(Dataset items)
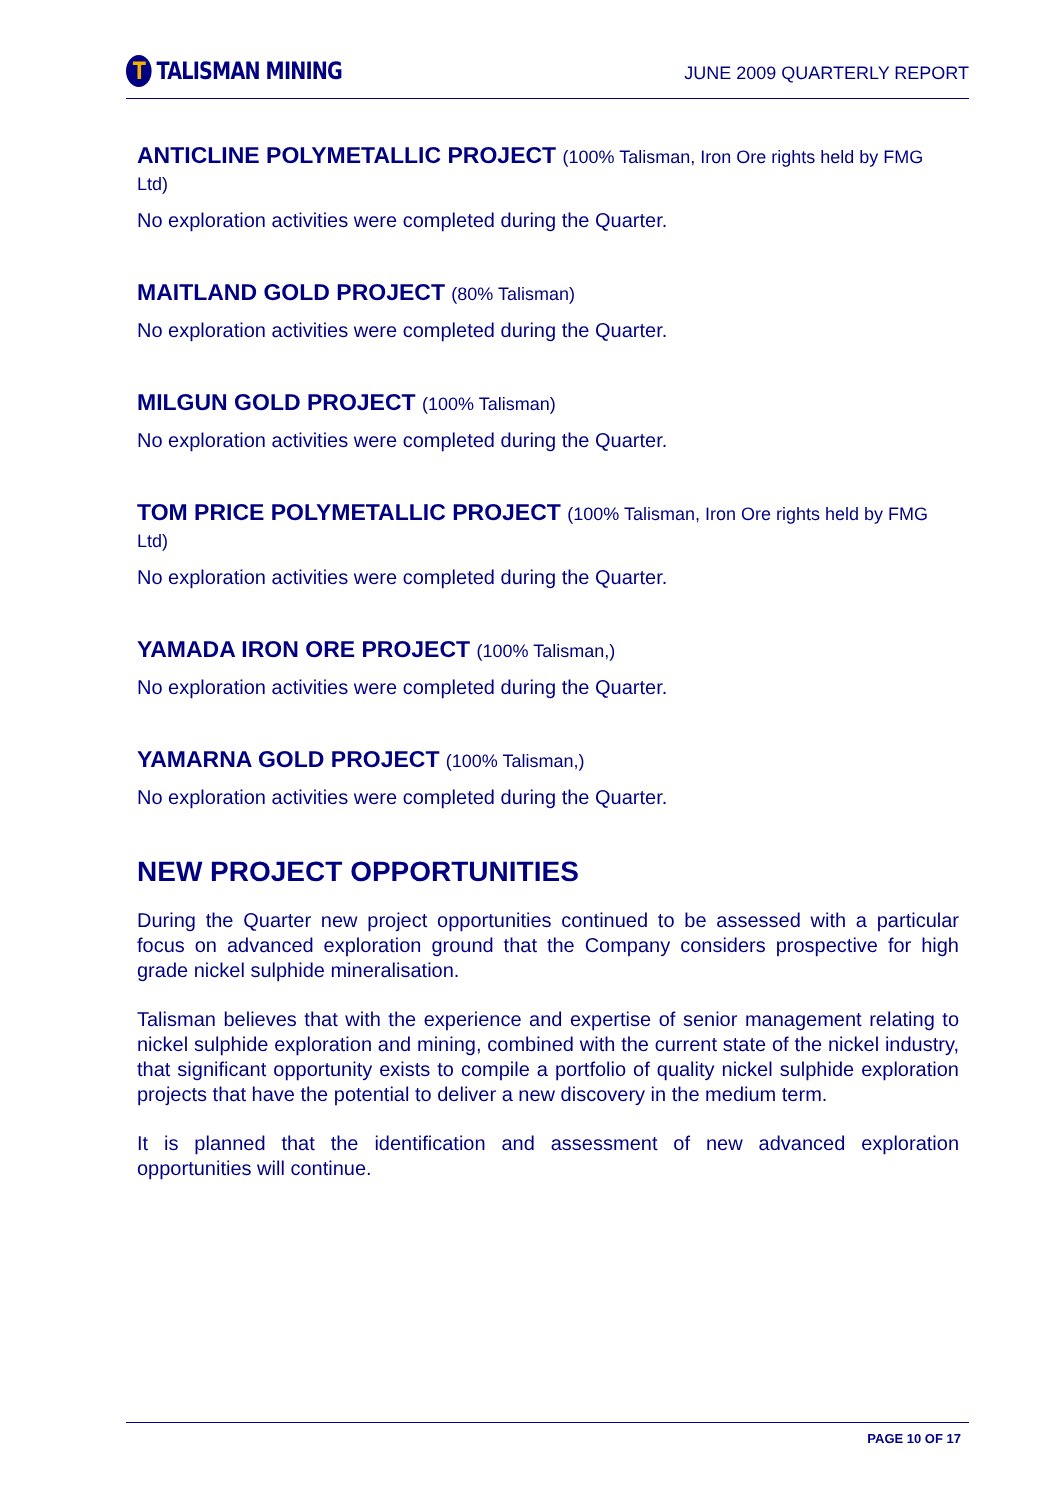T
TALISMAN MINING
JUNE 2009 QUARTERLY REPORT
ANTICLINE POLYMETALLIC PROJECT (100% Talisman, Iron Ore rights held by FMG Ltd)
No exploration activities were completed during the Quarter.
MAITLAND GOLD PROJECT (80% Talisman)
No exploration activities were completed during the Quarter.
MILGUN GOLD PROJECT (100% Talisman)
No exploration activities were completed during the Quarter.
TOM PRICE POLYMETALLIC PROJECT (100% Talisman, Iron Ore rights held by FMG Ltd)
No exploration activities were completed during the Quarter.
YAMADA IRON ORE PROJECT (100% Talisman,)
No exploration activities were completed during the Quarter.
YAMARNA GOLD PROJECT (100% Talisman,)
No exploration activities were completed during the Quarter.
NEW PROJECT OPPORTUNITIES
During the Quarter new project opportunities continued to be assessed with a particular focus on advanced exploration ground that the Company considers prospective for high grade nickel sulphide mineralisation.
Talisman believes that with the experience and expertise of senior management relating to nickel sulphide exploration and mining, combined with the current state of the nickel industry, that significant opportunity exists to compile a portfolio of quality nickel sulphide exploration projects that have the potential to deliver a new discovery in the medium term.
It is planned that the identification and assessment of new advanced exploration opportunities will continue.
PAGE 10 OF 17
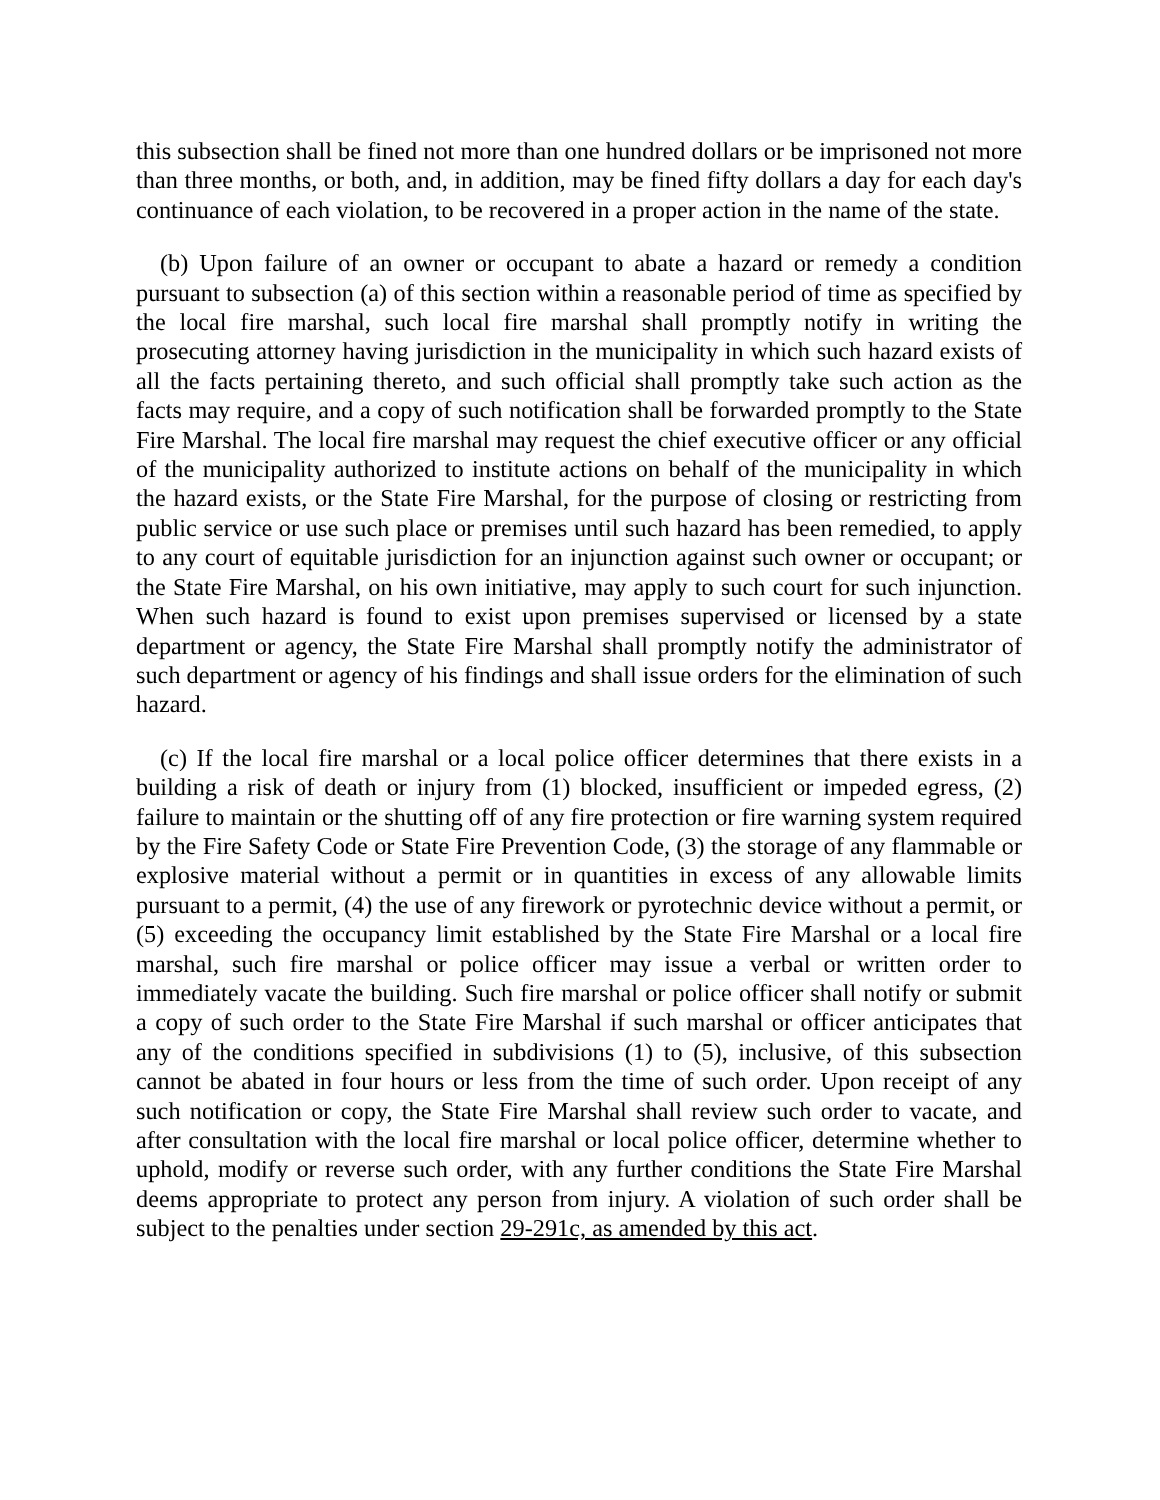this subsection shall be fined not more than one hundred dollars or be imprisoned not more than three months, or both, and, in addition, may be fined fifty dollars a day for each day's continuance of each violation, to be recovered in a proper action in the name of the state.
(b) Upon failure of an owner or occupant to abate a hazard or remedy a condition pursuant to subsection (a) of this section within a reasonable period of time as specified by the local fire marshal, such local fire marshal shall promptly notify in writing the prosecuting attorney having jurisdiction in the municipality in which such hazard exists of all the facts pertaining thereto, and such official shall promptly take such action as the facts may require, and a copy of such notification shall be forwarded promptly to the State Fire Marshal. The local fire marshal may request the chief executive officer or any official of the municipality authorized to institute actions on behalf of the municipality in which the hazard exists, or the State Fire Marshal, for the purpose of closing or restricting from public service or use such place or premises until such hazard has been remedied, to apply to any court of equitable jurisdiction for an injunction against such owner or occupant; or the State Fire Marshal, on his own initiative, may apply to such court for such injunction. When such hazard is found to exist upon premises supervised or licensed by a state department or agency, the State Fire Marshal shall promptly notify the administrator of such department or agency of his findings and shall issue orders for the elimination of such hazard.
(c) If the local fire marshal or a local police officer determines that there exists in a building a risk of death or injury from (1) blocked, insufficient or impeded egress, (2) failure to maintain or the shutting off of any fire protection or fire warning system required by the Fire Safety Code or State Fire Prevention Code, (3) the storage of any flammable or explosive material without a permit or in quantities in excess of any allowable limits pursuant to a permit, (4) the use of any firework or pyrotechnic device without a permit, or (5) exceeding the occupancy limit established by the State Fire Marshal or a local fire marshal, such fire marshal or police officer may issue a verbal or written order to immediately vacate the building. Such fire marshal or police officer shall notify or submit a copy of such order to the State Fire Marshal if such marshal or officer anticipates that any of the conditions specified in subdivisions (1) to (5), inclusive, of this subsection cannot be abated in four hours or less from the time of such order. Upon receipt of any such notification or copy, the State Fire Marshal shall review such order to vacate, and after consultation with the local fire marshal or local police officer, determine whether to uphold, modify or reverse such order, with any further conditions the State Fire Marshal deems appropriate to protect any person from injury. A violation of such order shall be subject to the penalties under section 29-291c, as amended by this act.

→ Assigned task: Although the records contain pictures, print only the rest, exactly as written.

→ Your solution:
T
TALISMAN MINING
JUNE 2009 QUARTERLY REPORT
ANTICLINE POLYMETALLIC PROJECT (100% Talisman, Iron Ore rights held by FMG Ltd)
No exploration activities were completed during the Quarter.
MAITLAND GOLD PROJECT (80% Talisman)
No exploration activities were completed during the Quarter.
MILGUN GOLD PROJECT (100% Talisman)
No exploration activities were completed during the Quarter.
TOM PRICE POLYMETALLIC PROJECT (100% Talisman, Iron Ore rights held by FMG Ltd)
No exploration activities were completed during the Quarter.
YAMADA IRON ORE PROJECT (100% Talisman,)
No exploration activities were completed during the Quarter.
YAMARNA GOLD PROJECT (100% Talisman,)
No exploration activities were completed during the Quarter.
NEW PROJECT OPPORTUNITIES
During the Quarter new project opportunities continued to be assessed with a particular focus on advanced exploration ground that the Company considers prospective for high grade nickel sulphide mineralisation.
Talisman believes that with the experience and expertise of senior management relating to nickel sulphide exploration and mining, combined with the current state of the nickel industry, that significant opportunity exists to compile a portfolio of quality nickel sulphide exploration projects that have the potential to deliver a new discovery in the medium term.
It is planned that the identification and assessment of new advanced exploration opportunities will continue.
PAGE 10 OF 17
this subsection shall be fined not more than one hundred dollars or be imprisoned not more than three months, or both, and, in addition, may be fined fifty dollars a day for each day's continuance of each violation, to be recovered in a proper action in the name of the state.
(b) Upon failure of an owner or occupant to abate a hazard or remedy a condition pursuant to subsection (a) of this section within a reasonable period of time as specified by the local fire marshal, such local fire marshal shall promptly notify in writing the prosecuting attorney having jurisdiction in the municipality in which such hazard exists of all the facts pertaining thereto, and such official shall promptly take such action as the facts may require, and a copy of such notification shall be forwarded promptly to the State Fire Marshal. The local fire marshal may request the chief executive officer or any official of the municipality authorized to institute actions on behalf of the municipality in which the hazard exists, or the State Fire Marshal, for the purpose of closing or restricting from public service or use such place or premises until such hazard has been remedied, to apply to any court of equitable jurisdiction for an injunction against such owner or occupant; or the State Fire Marshal, on his own initiative, may apply to such court for such injunction. When such hazard is found to exist upon premises supervised or licensed by a state department or agency, the State Fire Marshal shall promptly notify the administrator of such department or agency of his findings and shall issue orders for the elimination of such hazard.
(c) If the local fire marshal or a local police officer determines that there exists in a building a risk of death or injury from (1) blocked, insufficient or impeded egress, (2) failure to maintain or the shutting off of any fire protection or fire warning system required by the Fire Safety Code or State Fire Prevention Code, (3) the storage of any flammable or explosive material without a permit or in quantities in excess of any allowable limits pursuant to a permit, (4) the use of any firework or pyrotechnic device without a permit, or (5) exceeding the occupancy limit established by the State Fire Marshal or a local fire marshal, such fire marshal or police officer may issue a verbal or written order to immediately vacate the building. Such fire marshal or police officer shall notify or submit a copy of such order to the State Fire Marshal if such marshal or officer anticipates that any of the conditions specified in subdivisions (1) to (5), inclusive, of this subsection cannot be abated in four hours or less from the time of such order. Upon receipt of any such notification or copy, the State Fire Marshal shall review such order to vacate, and after consultation with the local fire marshal or local police officer, determine whether to uphold, modify or reverse such order, with any further conditions the State Fire Marshal deems appropriate to protect any person from injury. A violation of such order shall be subject to the penalties under section 29-291c, as amended by this act.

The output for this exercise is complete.